It happens sometimes – unexpected load and your application starts to hiccup. Yes, sure, somebody should always be monitoring and operate it, but what if you want people focus on other tasks, while being at peace of mind that your cloud application is elastic?
So, let me describe in few easy steps how you can create your own automatic application horizontal scaling system, using a beautiful set of APIs made available courtesy of our HANA Cloud Platform team. Oh, what was that? You’re being impatient? Then scroll down and grab the code directly from GitHub as a Maven project, have a look at it and deploy it on your account. Good luck!
Now, for the rest of the people that are reading this, what we’re going to do is very simple: we shall create a tiny application that runs on HCP, monitors whatever app of your choice (given that it belongs to you and is deployed on HCP), takes a set of rules, runs them against your defined thresholds and decides whether action is needed for starting or stopping additional instances of the application.
An architectural sketch of the described application looks something like this:
Let’s go through each component.
The Front-end Management Console
We could design our app such that we need to specify which application to scale from the front-end.
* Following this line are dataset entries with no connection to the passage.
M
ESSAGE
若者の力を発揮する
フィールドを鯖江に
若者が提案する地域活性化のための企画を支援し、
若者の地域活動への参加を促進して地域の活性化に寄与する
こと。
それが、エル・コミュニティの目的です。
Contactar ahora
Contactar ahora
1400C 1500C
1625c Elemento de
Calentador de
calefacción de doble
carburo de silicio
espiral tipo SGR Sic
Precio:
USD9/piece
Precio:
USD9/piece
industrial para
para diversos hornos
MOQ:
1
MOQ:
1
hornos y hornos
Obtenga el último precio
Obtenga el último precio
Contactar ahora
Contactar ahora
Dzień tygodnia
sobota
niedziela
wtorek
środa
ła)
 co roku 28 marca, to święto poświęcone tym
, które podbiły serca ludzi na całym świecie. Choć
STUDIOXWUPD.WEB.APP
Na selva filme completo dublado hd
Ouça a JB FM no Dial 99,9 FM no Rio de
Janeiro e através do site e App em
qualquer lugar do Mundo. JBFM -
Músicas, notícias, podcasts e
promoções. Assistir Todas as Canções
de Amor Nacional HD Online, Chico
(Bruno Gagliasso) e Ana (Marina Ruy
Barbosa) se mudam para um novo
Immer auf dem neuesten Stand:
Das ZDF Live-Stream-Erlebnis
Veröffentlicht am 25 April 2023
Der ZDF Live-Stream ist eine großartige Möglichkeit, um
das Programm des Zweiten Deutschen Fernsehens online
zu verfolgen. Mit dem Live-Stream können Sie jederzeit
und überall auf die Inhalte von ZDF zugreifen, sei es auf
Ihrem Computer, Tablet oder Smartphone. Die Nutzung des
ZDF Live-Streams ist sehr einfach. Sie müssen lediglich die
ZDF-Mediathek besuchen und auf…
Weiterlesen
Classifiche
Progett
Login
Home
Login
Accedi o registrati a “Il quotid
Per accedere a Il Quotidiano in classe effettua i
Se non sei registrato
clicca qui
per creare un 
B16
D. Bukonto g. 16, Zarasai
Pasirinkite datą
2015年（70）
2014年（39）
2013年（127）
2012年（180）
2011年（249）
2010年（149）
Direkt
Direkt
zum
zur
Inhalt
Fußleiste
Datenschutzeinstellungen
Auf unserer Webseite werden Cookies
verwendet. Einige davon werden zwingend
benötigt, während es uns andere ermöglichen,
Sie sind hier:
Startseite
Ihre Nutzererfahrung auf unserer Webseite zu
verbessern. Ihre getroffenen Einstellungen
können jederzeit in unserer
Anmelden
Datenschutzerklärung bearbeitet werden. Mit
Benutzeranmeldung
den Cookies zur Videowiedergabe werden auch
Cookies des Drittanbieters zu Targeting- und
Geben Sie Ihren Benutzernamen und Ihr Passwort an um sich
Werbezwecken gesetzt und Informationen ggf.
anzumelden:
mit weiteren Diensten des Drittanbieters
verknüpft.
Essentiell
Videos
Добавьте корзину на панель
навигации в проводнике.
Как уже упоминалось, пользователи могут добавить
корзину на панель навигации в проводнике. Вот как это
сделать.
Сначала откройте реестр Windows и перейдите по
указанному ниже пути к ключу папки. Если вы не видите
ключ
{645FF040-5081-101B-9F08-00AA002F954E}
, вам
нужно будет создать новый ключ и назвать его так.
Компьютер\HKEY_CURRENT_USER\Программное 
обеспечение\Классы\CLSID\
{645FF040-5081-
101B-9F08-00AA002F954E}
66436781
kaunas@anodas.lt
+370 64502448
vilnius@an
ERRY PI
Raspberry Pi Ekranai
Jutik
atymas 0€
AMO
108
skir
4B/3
Of course, it’s up to you to decide what the front-end will be actually doing, as one could imagine that the elastic scaler would look much like a service rather than as an app, but for starters we’re just fine.
The UI we’re creating will use JQuery and Twitter Bootstrap libraries and will be very simple: 2 fields for specifying the account and application to scale and a number of controls for updating the scaler’s back-end and starting / stopping the monitoring. The UI looks like in the picture below, and on GitHub you’ll find the sources for the needed HTML and JS files that will go under the webapp folder.
We’re going to need at least a servlet for our scaler. This servlet will get the front-end requests and will talk directly to the Scaling Setup Manager, the heart of our application. We’ve designed the ScaleCentral class as a singleton, and holds data about the application being monitored while acting as a central proxy for the scaling actions and commands.
The rest of the mechanism works like described in the picture. For triggering various actions, we use HTTP request parameters. Thus, we’ll use a parameter named action that may take the following values:
- – “query” – this value should actually always be set for the initial back-end call, because it sets the account and application that will be monitored (we enforce this from the front-end). Therefore, the following parameters should also be set: accountName and applicationName.
- – “start” – this value indicates that the monitoring of the specified application starts. A different thread is started that checks every 5 seconds (timer can be changed) if the application needs to be scaled up or down or simply run as it is. During the monitoring, we’re constantly pinging (one could also use websockets) to back-end to get the status of the application in order to display it on our web-page (MonitorServlet).
- – “stop” – this value indicates that the monitoring will stop.
- – “startApp” – this value indicates that a new process will be started for the application.
- – “stopApp” – this value indicates that a process will be stopped for the application.
There are a few interesting aspects that I’d like to mention further. One refers to the rule engine. The rule engine here is very rudimentary, but it does the job, at least for the applications that we’ve tested. The rule engine always checks whether scaling up or scaling down is possible. The monitored parameters for which it performs the checks and their thresholds (for down and up-scaling respectively) are defined in the params.properties file and they are used in conjunction (logical AND). For instance,
means that the rule engine will check the metric named cpu_utilization and it will return true for the down-scaling rule if the value is below 25 and true for the up-scaling rule if the value is above 50.
But where does the rule engine gets the values of these parameters from? Ok, now comes the second point I was looking to discuss.
The HANA Cloud Platform APIs
First, in order to get the current application metrics, we are using the Monitoring API (https://api.hana.ondemand.com/monitoring/v1/documentation). This API is one of the platform-embedded APIs that prove to be very helpful for developers. It is REST-based and not only that it brings information about the status and metric details about an application and its processes, but it also does it for all the running applications without affecting their performance. Pretty neat, right?
And speaking of platform APIs. Whenever we need to scale up or down the monitored application, it means that we need to trigger an action like process start or process stop. For that we’re using an API that allows to get information about an application, start, stop its processes (although you could do several things more, like deploying, un-deploying or changing applications), namely the Lifecycle Management API (https://api.hana.ondemand.com/lifecycle/v1/documentation).
The code is available on GitHub and pretty much speaks for itself, as it is not very complicated. You can use it as you wish, play around with it, enrich it, etc.
My hope is that I’ve shown you how easy it is to create a very lightweight elastic scaler for HCP applications using not too much code with the help of the platform-embedded APIs.
I’d love to hear your thoughts on the topic!